Bis zu 50.000 Euro für Mißbrauchsopfer

Wie steht es um sein Selbstverständnis als Marx-Nachfolger? „Ich verstehe mich als eine Art Klassensprecher“, lautet die Antwort Bätzings. Er ist wie alle seine Vorgänger weder Chef der Bischöfe noch quasi der „deutsche Papst“, sondern hat eine koordinierende Funktion. Skeptiker meinen freilich, unter dem neuen Vorsitzenden werde ein Kurs gefestigt, in dem der Missionsgedanke zugunsten medialer Präsenz zurückstehen solle. Sie loben ausdrücklich den Bamberger Erzbischof Ludwig Schick, der seine Predigt während der Frühjahrskonferenz ganz unter das Zeichen des biblisch begründeten Missionsauftrags stellte.
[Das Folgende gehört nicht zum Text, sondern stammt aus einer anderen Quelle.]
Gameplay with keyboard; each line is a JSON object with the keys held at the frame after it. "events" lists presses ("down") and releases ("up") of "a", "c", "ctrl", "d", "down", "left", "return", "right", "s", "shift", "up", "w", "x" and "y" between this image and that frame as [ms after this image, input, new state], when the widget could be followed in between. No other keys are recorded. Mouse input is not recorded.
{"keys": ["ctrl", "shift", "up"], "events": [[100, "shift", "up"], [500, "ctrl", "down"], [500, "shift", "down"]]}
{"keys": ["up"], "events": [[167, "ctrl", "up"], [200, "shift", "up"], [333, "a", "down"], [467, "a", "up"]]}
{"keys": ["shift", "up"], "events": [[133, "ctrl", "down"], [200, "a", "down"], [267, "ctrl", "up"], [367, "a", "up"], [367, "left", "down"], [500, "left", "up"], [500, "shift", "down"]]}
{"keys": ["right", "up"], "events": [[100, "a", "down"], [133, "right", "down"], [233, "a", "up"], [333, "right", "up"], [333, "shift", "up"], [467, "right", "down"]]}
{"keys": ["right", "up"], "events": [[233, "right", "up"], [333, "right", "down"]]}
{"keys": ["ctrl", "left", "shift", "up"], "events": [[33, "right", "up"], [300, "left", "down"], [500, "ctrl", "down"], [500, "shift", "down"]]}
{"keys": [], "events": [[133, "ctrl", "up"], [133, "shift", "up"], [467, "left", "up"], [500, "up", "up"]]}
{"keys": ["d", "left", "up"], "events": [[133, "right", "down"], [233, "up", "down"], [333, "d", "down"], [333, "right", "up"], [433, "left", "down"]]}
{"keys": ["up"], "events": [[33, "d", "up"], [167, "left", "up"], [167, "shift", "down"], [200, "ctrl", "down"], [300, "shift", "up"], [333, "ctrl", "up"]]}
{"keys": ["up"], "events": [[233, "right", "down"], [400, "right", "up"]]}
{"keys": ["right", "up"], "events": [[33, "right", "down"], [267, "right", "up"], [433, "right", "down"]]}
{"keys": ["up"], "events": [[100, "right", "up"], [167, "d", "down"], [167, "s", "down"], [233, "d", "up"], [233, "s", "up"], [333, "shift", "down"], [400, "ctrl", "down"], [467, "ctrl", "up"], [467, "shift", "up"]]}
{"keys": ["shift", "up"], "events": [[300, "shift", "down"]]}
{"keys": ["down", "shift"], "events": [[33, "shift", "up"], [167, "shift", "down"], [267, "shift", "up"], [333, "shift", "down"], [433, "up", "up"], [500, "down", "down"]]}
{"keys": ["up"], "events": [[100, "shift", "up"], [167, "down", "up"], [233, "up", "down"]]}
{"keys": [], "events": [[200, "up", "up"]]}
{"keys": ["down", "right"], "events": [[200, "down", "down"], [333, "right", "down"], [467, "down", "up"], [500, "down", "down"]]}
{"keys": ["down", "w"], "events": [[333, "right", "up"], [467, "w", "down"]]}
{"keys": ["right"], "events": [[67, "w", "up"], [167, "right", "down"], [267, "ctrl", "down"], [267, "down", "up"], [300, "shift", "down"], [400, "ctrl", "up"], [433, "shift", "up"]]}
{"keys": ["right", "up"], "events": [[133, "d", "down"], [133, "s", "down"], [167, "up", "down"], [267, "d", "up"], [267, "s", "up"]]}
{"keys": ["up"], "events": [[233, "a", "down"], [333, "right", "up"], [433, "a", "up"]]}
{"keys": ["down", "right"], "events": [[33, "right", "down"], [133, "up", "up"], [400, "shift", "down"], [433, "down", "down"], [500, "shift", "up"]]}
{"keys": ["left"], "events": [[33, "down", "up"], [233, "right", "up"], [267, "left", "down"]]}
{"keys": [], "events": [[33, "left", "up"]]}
Die katholische Zeitung Die Tagespost machte sich zum Sprachrohr des Kirchenflügels, der die Meinung vertritt, daß sich die Preisgabe des Missionsbegriffs zugunsten einer „konturlosen Rede von Evangelisierung“ bereits abzeichne.

Auf Georg Bätzing warten, bevor er sich seinen umstrittenen großen Reformprojekten widmen kann, erst einmal die Mühen der niederen Ebenen. Bis zu 50.000 Euro sollen Opfer sexuellen Mißbrauchs durch Männer der Kirche erhalten. Diese Entschädigungssumme bleibt weit hinter der ursprünglichen Empfehlung einer unabhängigen Arbeitsgruppe zurück, die der Bischofskonferenz 2009 vorgelegt wurde. Der Neue an der Spitze der DBK muß versuchen, den darüber entstandenen Unmut zu kanalisieren. Eine erste Bewährungsprobe für den Marx-Nachfolger.